During Friday’s live session, Stephen posed a question on the whiteboard – something along the lines of ‘how do we avoid oppressing others/our students?’ Many participants contributed suggestions like ‘giving more choice’, ‘more freedom’, ‘more flexibility in the learning experience’, ‘negotiated assessment’, etc. I think I wrote ‘find out what makes them tick’. As I’ve mentioned previously, I teach on the postgraduate professional development courses we offer our full-time and associate teaching staff. I was relieved when Stephen posted up a link to a post from Tony Bates suggesting that more choice & freedom in the learning experience might not be so desirable. Offers of choice and freedom don’t generally go down well with my PG Cert students – an experience echoed in Tony’s quote from Guri-Rosenblit and Gros (2011):
“Most students…are unable and unwilling to control fully or largely their studies.”

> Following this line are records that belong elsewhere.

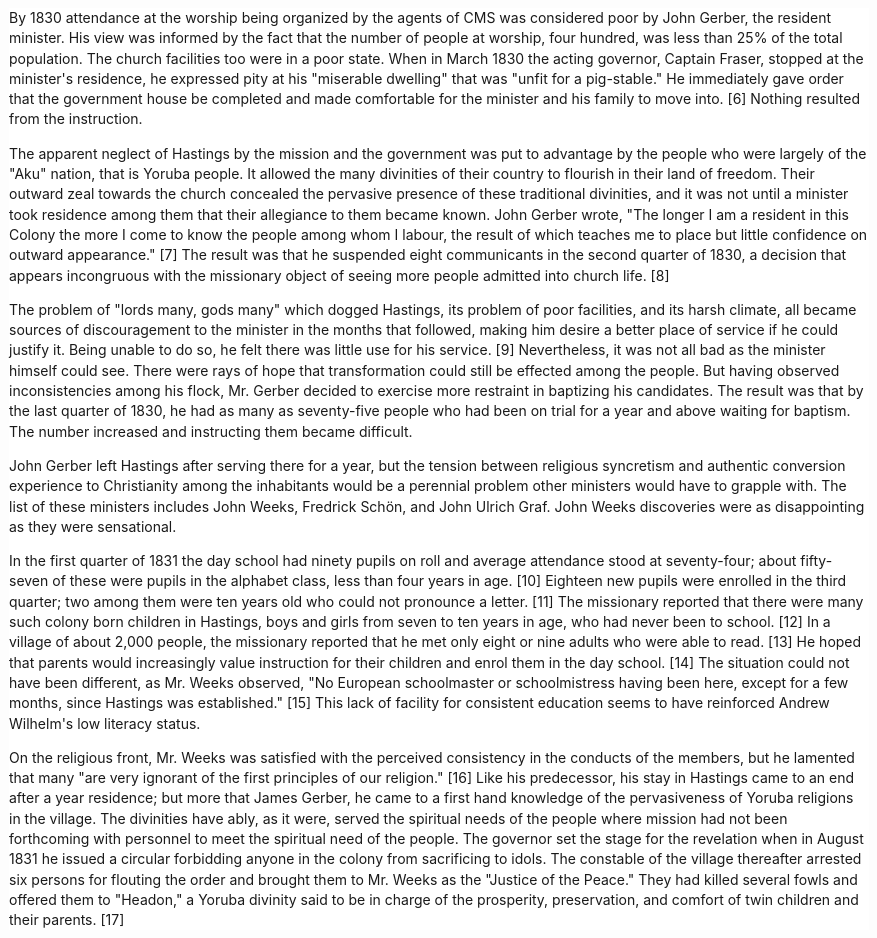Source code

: By 1830 attendance at the worship being organized by the agents of CMS was considered poor by John Gerber, the resident minister. His view was informed by the fact that the number of people at worship, four hundred, was less than 25% of the total population. The church facilities too were in a poor state. When in March 1830 the acting governor, Captain Fraser, stopped at the minister's residence, he expressed pity at his "miserable dwelling" that was "unfit for a pig-stable." He immediately gave order that the government house be completed and made comfortable for the minister and his family to move into. [6] Nothing resulted from the instruction.

The apparent neglect of Hastings by the mission and the government was put to advantage by the people who were largely of the "Aku" nation, that is Yoruba people. It allowed the many divinities of their country to flourish in their land of freedom. Their outward zeal towards the church concealed the pervasive presence of these traditional divinities, and it was not until a minister took residence among them that their allegiance to them became known. John Gerber wrote, "The longer I am a resident in this Colony the more I come to know the people among whom I labour, the result of which teaches me to place but little confidence on outward appearance." [7] The result was that he suspended eight communicants in the second quarter of 1830, a decision that appears incongruous with the missionary object of seeing more people admitted into church life. [8]

The problem of "lords many, gods many" which dogged Hastings, its problem of poor facilities, and its harsh climate, all became sources of discouragement to the minister in the months that followed, making him desire a better place of service if he could justify it. Being unable to do so, he felt there was little use for his service. [9] Nevertheless, it was not all bad as the minister himself could see. There were rays of hope that transformation could still be effected among the people. But having observed inconsistencies among his flock, Mr. Gerber decided to exercise more restraint in baptizing his candidates. The result was that by the last quarter of 1830, he had as many as seventy-five people who had been on trial for a year and above waiting for baptism. The number increased and instructing them became difficult.

John Gerber left Hastings after serving there for a year, but the tension between religious syncretism and authentic conversion experience to Christianity among the inhabitants would be a perennial problem other ministers would have to grapple with. The list of these ministers includes John Weeks, Fredrick Schön, and John Ulrich Graf. John Weeks discoveries were as disappointing as they were sensational.

In the first quarter of 1831 the day school had ninety pupils on roll and average attendance stood at seventy-four; about fifty-seven of these were pupils in the alphabet class, less than four years in age. [10] Eighteen new pupils were enrolled in the third quarter; two among them were ten years old who could not pronounce a letter. [11] The missionary reported that there were many such colony born children in Hastings, boys and girls from seven to ten years in age, who had never been to school. [12] In a village of about 2,000 people, the missionary reported that he met only eight or nine adults who were able to read. [13] He hoped that parents would increasingly value instruction for their children and enrol them in the day school. [14] The situation could not have been different, as Mr. Weeks observed, "No European schoolmaster or schoolmistress having been here, except for a few months, since Hastings was established." [15] This lack of facility for consistent education seems to have reinforced Andrew Wilhelm's low literacy status.

On the religious front, Mr. Weeks was satisfied with the perceived consistency in the conducts of the members, but he lamented that many "are very ignorant of the first principles of our religion." [16] Like his predecessor, his stay in Hastings came to an end after a year residence; but more that James Gerber, he came to a first hand knowledge of the pervasiveness of Yoruba religions in the village. The divinities have ably, as it were, served the spiritual needs of the people where mission had not been forthcoming with personnel to meet the spiritual need of the people. The governor set the stage for the revelation when in August 1831 he issued a circular forbidding anyone in the colony from sacrificing to idols. The constable of the village thereafter arrested six persons for flouting the order and brought them to Mr. Weeks as the "Justice of the Peace." They had killed several fowls and offered them to "Headon," a Yoruba divinity said to be in charge of the prosperity, preservation, and comfort of twin children and their parents. [17]
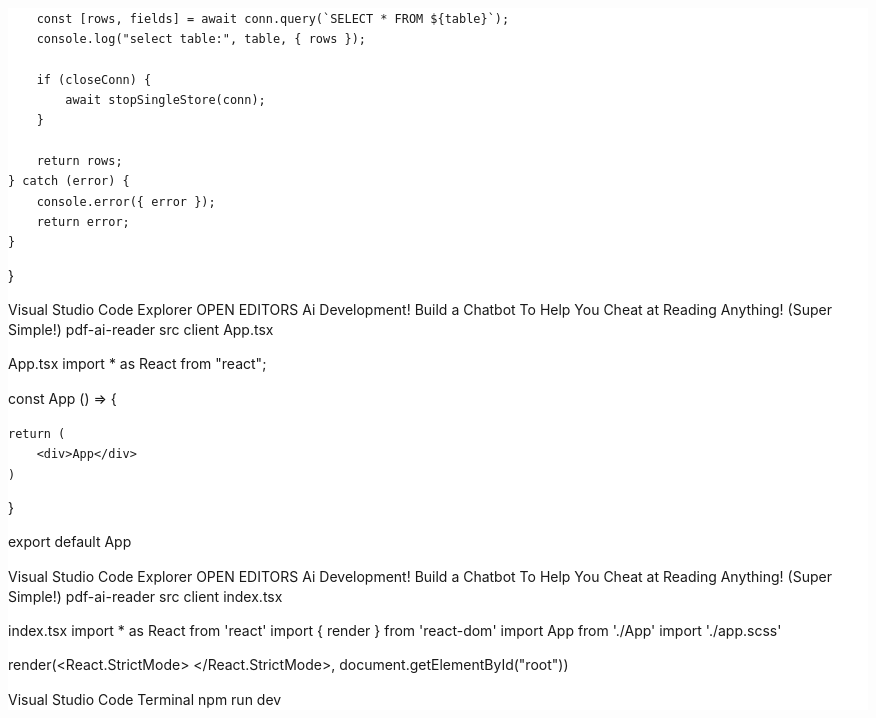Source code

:         const [rows, fields] = await conn.query(`SELECT * FROM ${table}`);
        console.log("select table:", table, { rows });

        if (closeConn) {
            await stopSingleStore(conn);
        }

        return rows;
    } catch (error) {
        console.error({ error });
        return error;
    }
}

Visual Studio Code
Explorer
OPEN EDITORS
Ai Development! Build a Chatbot To Help You Cheat at Reading Anything! (Super Simple!)
pdf-ai-reader
src
client
App.tsx

App.tsx
import * as React from "react";

const App () => {
 
    return (
        <div>App</div>
    )
}

export default App

Visual Studio Code
Explorer
OPEN EDITORS
Ai Development! Build a Chatbot To Help You Cheat at Reading Anything! (Super Simple!)
pdf-ai-reader
src
client
index.tsx

index.tsx
import * as React from 'react'
import { render } from 'react-dom'
import App from './App'
import './app.scss'

render(<React.StrictMode>
    <App />
    </React.StrictMode>, document.getElementById("root"))

Visual Studio Code
Terminal 
npm run dev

This mismatch between the learning preferences shared by my personal learning network, and the dominant preferences of my own students, brings me back to the question of the design of the CCK11 course being particularly – and perhaps solely – appropriate to those interested in MOOCs and connectivism. Would a MOOC in applied general pedagogic theory work? Would it appeal? Probably not. Would it be more realistic to try and incorporate MOOC-like elements (okay, cut the M; ‘OOC’-like elements) into a general applied pedagogy course? Because I have tried – in a dabbling, non-committal kind of way. I’ve facilitated debates on the role of networked technologies in learning, provided examples and case studies, shown my groups how I use blogs and Twitter in my own learning, started group blogs, asked them to set up online research journals… yada yada yada. Some have taken the bait, but an abridged version of the exchanges I’ve had on the topic over the last two years probably looks something like this:
ME: So, having done this activity, do you think this is something you might see a use for in your own practice?

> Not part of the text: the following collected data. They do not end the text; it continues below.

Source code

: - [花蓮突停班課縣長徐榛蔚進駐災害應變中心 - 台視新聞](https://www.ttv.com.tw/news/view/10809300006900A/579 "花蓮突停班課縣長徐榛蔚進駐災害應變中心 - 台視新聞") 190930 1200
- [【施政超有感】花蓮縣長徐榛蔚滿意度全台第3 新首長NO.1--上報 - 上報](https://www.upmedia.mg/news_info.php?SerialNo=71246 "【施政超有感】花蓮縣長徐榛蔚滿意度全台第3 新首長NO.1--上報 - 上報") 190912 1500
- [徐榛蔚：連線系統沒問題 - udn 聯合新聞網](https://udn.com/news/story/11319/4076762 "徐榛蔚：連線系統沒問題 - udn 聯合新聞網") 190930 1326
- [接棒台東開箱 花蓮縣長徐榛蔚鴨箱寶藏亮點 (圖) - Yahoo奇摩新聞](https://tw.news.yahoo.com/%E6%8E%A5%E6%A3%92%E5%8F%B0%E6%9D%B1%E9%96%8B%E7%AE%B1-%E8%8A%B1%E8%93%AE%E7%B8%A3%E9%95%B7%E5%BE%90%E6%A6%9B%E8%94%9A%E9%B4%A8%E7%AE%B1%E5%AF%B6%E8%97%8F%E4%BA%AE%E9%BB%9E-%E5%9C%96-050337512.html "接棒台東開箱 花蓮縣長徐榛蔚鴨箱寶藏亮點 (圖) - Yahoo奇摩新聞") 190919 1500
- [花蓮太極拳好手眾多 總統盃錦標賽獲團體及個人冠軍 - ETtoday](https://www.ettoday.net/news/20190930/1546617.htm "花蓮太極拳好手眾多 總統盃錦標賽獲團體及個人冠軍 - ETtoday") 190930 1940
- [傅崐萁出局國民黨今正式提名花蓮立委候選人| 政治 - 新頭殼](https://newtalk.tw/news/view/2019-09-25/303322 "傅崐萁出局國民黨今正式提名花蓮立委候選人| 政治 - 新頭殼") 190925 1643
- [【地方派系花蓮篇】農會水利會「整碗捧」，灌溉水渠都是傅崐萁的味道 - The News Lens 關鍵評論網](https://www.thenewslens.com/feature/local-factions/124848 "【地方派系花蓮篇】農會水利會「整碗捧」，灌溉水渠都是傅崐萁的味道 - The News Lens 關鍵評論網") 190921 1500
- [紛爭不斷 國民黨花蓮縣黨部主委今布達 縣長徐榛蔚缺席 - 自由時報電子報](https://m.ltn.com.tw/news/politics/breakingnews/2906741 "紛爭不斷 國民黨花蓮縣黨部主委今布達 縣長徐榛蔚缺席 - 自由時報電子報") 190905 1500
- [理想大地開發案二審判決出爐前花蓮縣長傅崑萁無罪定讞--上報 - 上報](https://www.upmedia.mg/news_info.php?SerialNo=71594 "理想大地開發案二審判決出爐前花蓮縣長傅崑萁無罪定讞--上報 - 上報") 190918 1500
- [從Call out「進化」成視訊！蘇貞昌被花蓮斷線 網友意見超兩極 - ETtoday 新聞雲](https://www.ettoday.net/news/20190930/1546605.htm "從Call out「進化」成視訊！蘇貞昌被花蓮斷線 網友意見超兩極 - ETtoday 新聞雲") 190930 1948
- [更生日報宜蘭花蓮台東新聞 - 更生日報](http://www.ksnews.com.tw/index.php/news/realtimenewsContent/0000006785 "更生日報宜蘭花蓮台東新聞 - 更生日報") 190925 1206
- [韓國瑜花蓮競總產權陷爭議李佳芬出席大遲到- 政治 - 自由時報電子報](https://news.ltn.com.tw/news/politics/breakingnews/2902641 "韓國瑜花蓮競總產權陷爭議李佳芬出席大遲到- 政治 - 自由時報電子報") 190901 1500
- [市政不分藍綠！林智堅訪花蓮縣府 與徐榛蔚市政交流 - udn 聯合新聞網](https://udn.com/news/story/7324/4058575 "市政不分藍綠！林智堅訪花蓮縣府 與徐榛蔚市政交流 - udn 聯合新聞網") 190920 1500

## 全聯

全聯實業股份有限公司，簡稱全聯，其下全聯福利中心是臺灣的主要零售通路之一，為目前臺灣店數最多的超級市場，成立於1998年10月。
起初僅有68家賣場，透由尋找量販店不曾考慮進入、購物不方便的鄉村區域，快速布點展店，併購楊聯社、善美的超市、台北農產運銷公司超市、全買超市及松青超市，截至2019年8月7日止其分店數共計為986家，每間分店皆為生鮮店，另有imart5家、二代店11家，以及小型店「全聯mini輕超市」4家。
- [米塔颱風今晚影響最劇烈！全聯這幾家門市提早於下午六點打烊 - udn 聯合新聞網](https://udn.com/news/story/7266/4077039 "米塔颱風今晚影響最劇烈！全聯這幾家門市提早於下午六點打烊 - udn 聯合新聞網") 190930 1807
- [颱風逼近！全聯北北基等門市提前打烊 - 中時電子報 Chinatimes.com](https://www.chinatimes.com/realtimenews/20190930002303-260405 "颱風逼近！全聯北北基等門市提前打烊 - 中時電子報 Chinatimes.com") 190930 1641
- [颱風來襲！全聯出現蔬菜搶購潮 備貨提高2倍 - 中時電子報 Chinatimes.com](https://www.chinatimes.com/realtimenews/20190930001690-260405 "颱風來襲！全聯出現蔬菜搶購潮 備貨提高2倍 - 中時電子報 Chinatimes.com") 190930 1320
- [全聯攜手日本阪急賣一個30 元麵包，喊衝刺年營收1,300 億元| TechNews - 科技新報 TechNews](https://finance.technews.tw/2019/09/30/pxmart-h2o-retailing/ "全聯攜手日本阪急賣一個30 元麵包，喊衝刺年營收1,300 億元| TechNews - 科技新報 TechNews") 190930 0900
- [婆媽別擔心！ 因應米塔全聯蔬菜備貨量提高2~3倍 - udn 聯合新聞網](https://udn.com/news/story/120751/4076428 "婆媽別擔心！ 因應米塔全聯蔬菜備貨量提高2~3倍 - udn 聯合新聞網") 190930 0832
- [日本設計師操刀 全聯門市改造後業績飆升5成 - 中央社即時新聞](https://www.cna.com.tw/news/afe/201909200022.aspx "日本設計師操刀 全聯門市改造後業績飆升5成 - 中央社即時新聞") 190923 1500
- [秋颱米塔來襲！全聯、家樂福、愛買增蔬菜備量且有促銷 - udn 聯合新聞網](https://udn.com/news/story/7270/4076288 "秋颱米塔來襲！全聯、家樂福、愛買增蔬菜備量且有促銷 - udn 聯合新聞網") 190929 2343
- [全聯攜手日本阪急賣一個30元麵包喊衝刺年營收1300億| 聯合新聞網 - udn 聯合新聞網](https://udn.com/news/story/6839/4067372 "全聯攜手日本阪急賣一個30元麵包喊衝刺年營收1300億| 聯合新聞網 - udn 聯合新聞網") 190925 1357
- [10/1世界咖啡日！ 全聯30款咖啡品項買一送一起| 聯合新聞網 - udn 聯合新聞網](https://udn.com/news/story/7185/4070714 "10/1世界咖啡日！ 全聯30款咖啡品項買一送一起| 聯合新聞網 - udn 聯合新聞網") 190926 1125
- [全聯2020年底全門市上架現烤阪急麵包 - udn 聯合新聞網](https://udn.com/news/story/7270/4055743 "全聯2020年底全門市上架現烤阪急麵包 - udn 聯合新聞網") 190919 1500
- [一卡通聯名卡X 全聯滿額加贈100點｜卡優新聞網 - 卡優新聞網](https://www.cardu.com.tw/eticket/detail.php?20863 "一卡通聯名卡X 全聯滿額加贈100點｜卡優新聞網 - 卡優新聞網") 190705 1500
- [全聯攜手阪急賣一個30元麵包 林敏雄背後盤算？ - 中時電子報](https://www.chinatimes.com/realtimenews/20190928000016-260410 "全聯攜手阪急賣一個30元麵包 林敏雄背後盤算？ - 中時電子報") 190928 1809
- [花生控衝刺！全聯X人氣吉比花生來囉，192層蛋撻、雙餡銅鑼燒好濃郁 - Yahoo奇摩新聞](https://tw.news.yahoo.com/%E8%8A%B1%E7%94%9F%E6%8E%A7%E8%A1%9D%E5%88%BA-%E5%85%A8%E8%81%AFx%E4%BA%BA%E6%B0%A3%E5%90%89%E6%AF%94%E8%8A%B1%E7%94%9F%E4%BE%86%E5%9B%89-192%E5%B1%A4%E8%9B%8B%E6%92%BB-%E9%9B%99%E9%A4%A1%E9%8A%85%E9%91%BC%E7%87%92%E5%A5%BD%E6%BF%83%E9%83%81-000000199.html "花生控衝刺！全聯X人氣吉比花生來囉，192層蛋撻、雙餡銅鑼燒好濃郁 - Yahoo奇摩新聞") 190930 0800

PARTICIPANTS: No. I can’t think of anything worse. This kind of thing epitomises everything I think is wrong with the world today. How on earth do people have time to do this kind of stuff, and why on earth would they want to? What’s wrong with having a proper conversation, with someone you genuinely know, in the real world?
Over time, I’ve developed the following explanation that seems to help:
Imagine a triangle. The three points represent ‘self-development’, ‘helping others’, and ‘ego’. Every interaction – online or offline – can be said to occupy a particular point within that triangle, depending on the relative contribution of these three motivating factors. With online interactions, particularly those of a one-to-many nature, we can immediately see that there is greater potential for both helping others, and boosting ego. I honestly feel that the majority of people in my own network prefer to learn in this way because they have experienced a greater degree of self-development. That’s not to say ego doesn’t come into it; similarly with altruism – either of these may also be the dominant factors, and they often are!
In my experience of trying to introduce this kind of learning to those for whom it is entirely alien, this explanation seems to go down best. I’d be interested to find out if others have had similar experiences, and how you go about introducing the uninitiated to networked learning.